Soetopo mengelus lengan Diana lembut. Mereka tahu, anak keturunan Diva akan bernama belakang Wijaya. Biarlah mereka yang menyumbang nama depan namun tetap saja si gendut Harland selalu menciptakan aturan sendiri.
"Kalau gitu papah yang hamil aja. Anakku yang ngasih nama ya aku lah. Kalau papah mau ngasih nama, suruh tante hamil lagi." Semua yang hadir di sana menahan tawa. Diva berterima kasih pada sang suami. Setidaknya orang tuanya tak akan tersinggung.
"Dari pada berdebat padahal bayinya juga belum lahir. Lebih baik kita bersulang." Alex mengangkat gelas berisi wine. Sedang Rion nampak waspada ketika Alex masuk rumah tadi. Kakak tiri Diva itu tak terduga tindakannya. Rion hanya mengantisipasi. Ia telah menukar jus jeruk Diva dengan jus mangga. Berjaga kalau-kalau Alex tadi memasukkan sesuatu pada minuman nonanya.
"Bersulang." Mereka menyatukan gelas hingga menimbulkan bunyi tring. Semua orang minum wine kecuali si perempuan hamil.
"Oh ya Mika tidak ke sini?" Alex yang di tanya hanya menengok bingung. Pasalnya memang ia sengaja tak mengundang Mika. Tunangannya itu terlalu berisik.
"Dia sibuk dengan butiknya, banyak pesanan. Tapi tadi dia titip salam juga," ujar Alex bohong. Namun tanpa siapapun sangka, orang sedang mereka bahas sudah datang dengan membawa beberapa kantung kresek makanan.
"Hallo, semuanya!!" sapa Mika dengan ramah. "Say sorry nih tante aku telat." Mika bergerak cepat dengan mencium kedua pipi calon ibu mertuanya setelah menyerahkan barang bawaannya kepada Rion.
"Aku tadi beli oleh-oleh dulu." Kemudian dia memeluk Diva dengan sangat erat. "Selamat kamu bakalan jadi ibu. Rasanya pengen cepetan nikah deh."
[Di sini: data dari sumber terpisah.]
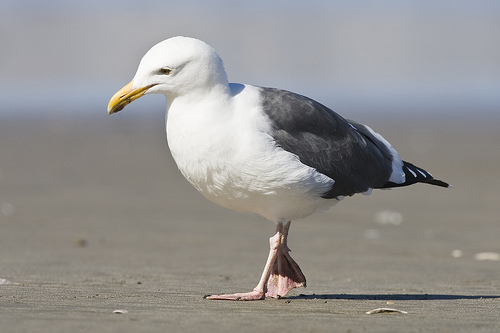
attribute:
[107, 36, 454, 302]
bird — standing, white, gray, black, seagull, adult, herring gull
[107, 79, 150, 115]
beak — yellow, short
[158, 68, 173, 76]
eye — light colored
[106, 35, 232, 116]
head — white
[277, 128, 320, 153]
feather — gray, white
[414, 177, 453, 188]
tail feather — black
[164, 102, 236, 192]
chest — white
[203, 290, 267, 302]
foot — orange, webbed, pink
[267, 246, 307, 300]
foot — orange, webbed, pink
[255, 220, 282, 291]
leg — orange, pink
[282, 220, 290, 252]
leg — orange, pink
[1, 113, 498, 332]
sand — bare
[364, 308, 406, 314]
shell — broken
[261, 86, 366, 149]
wing — black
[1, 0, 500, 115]
sky — gray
"Itu Kak Alex udah dikode."
"Udah di sindir juga gak peka kok." Mika pandai merusak suasana. Dasar perempuan pengacau. Siapa juga yang ngundang dia kemari. Alex merasa tertekan jika Mika ada. Sang tunangan sangat berisik dan juga suka membuat gaduh. "Eh aku duduk dimana nih?" Tiba-tiba Diva berdiri, mempersilakan calon kakak iparnya untuk duduk.
"Duduk di samping kak Alex aja. Biar aku pindah di sebelah Alan." Alex rasanya ingin mengumpat keras. Ia senang bisa bersisian duduk dengan Diva tapi lagi-lagi Mika hadir dan menyelip di sisi Alex. Sampai kapan dia harus berperan sebagai tunangan yang baik. Alex tak mau sampai mereka menikah. Bisa menderita dia hidup satu atap dengan si kaleng rombeng.
🐦🐦🐦🐦🐦🐦🐦🐦🐦🐦🐦🐦
Alan rasa ini pencapaian hidupnya yang paling tinggi. Berjalan bergandengan tangan dengan Diva menyusuri jalan setapak lingkungan sekitar rumah mereka. Diva menghirup udara segar banyak-banyak agar anaknya tumbuh dengan sehat. Diva bahagia, begitu pun pria di sebelahnya.
"Aku jadi pingin sarapan nasi uduk di ujung jalan deh." pinta Diva manja sambil menunjuk ke arah jalanan lenggang dekat jalan raya.
"Kita ke sana. Biar kamu bisa milih menunya sendiri." Diva merangkul erat lengan sang suami. Kandungannya memasuki usia empat bulan. Tapi Alan sudah jadi suami siap siaga. Diva kegirangan bukan main. Andai juga rasa cinta melengkapi mereka. Cinta tengah Alan upayakan walau ia masih saja memandang Diva sebagai saudara serta teman. Tapi bukannya semua hubungan bermula dari pertemanan?
Alan sibuk memesan nasi uduk untuk istrinya sedang Diva berdiri di pinggir jalan menikmati pemandangan. Belum ada kendaraan yang banyak berlalu lalang. Ini baru jam 6 pagi. Diva jadi kepikiran pesan Jessica kemarin malam. Perempuan itu tetap nekat menghubungi Alan. Meminta sebuah bantuan. Sebenarnya Diva kasihan tapi ia tak mau menyediakan celah untuk mantan. Jessica bukan tipe perempuan baik, dia sejenis pelakor.
Sibuk dengan lamunannya. Diva tak menyadari ada sebuah mobil sedan hitam dengan kecepatan tinggi mendekat ke arahnya.
"Diva!!" Teriak sang Alan sambil berlari.